There seems to be a data corruption bug under investigation by OpenZFS: some copied files are corrupted (chunks replaced by zeros) · Issue #15526 · openzfs/zfs · GitHub. There are a lot of people that can reproduce the problem in diverse environments, including Fedora, Debian, TrueNAS Core, Proxmox, reproduced with versions as old as the 2.1.x series (run zfs --version to check).

zfs_dmu_offset_next_sync=0, zfs_bclone_enabled=0 seem to reduce the frequency of the problem, there might be a performance impact though.

The root cause has probably been found, and patches are being prepared. And, as far as I understand, it seems there should be no impact on storage nodes in regular operation, as they do not perform the system calls that seem to trigger the bug (copy_file_range in a massively concurrent workload). On the other side, if you were migrating a node, tools as simple as cp could trigger it. Software build scripts, torrents, thin-provisioned virtual machines are some use cases that seem to be affected the most.

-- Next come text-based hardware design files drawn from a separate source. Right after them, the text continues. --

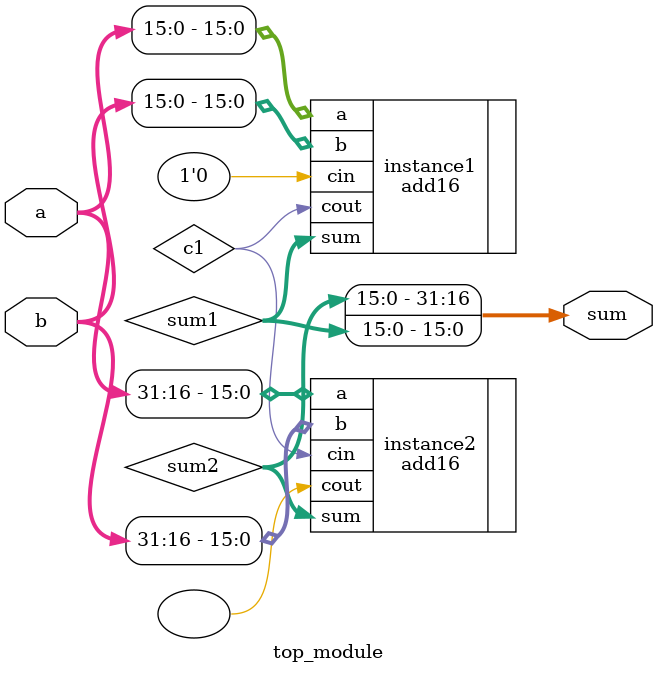
<source format=v>
module top_module(input [31:0] a, input [31:0] b, output [31:0] sum);
    wire c1;
    wire [15:0]sum1,sum2;
    add16 instance1(.a(a[15:0]),.b(b[15:0]),.cin(1'b0), .sum(sum1),.cout(c1));
    add16 instance2(.a(a[31:16]), .b(b[31:16]), .cin(c1), .sum(sum2), .cout());
    assign sum={sum2,sum1}; 
endmodule

</source>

Stay safe and upgrade your OpenZFS version as soon as an official bug fix shows up!

4 Likes

From skimming the super long thread there, it looks like (feel free to correct me if I am wrong):

  1. The issue starts with 2.1.x, but gets much worse with 2.2.x (great for Debian to not upgrade immediately)
  2. Setting zfs_dmu_offset_next_sync to zero on 2.1.x (it was zero by default up to 2.1.5) avoids the problem
  3. zvols do not seem to be affected.

I recently upgraded the host where the node VM is to Debian 12 which has zfs 2.1.13, but I only use zvols, so it looks like I’m safe. I still set that parameter to zero.

My file server (which stores files on zfs and not just zvols) runs debian 10 and zfs 2.0.3, so it should be safe. Good thing I did not upgrade it.

2 Likes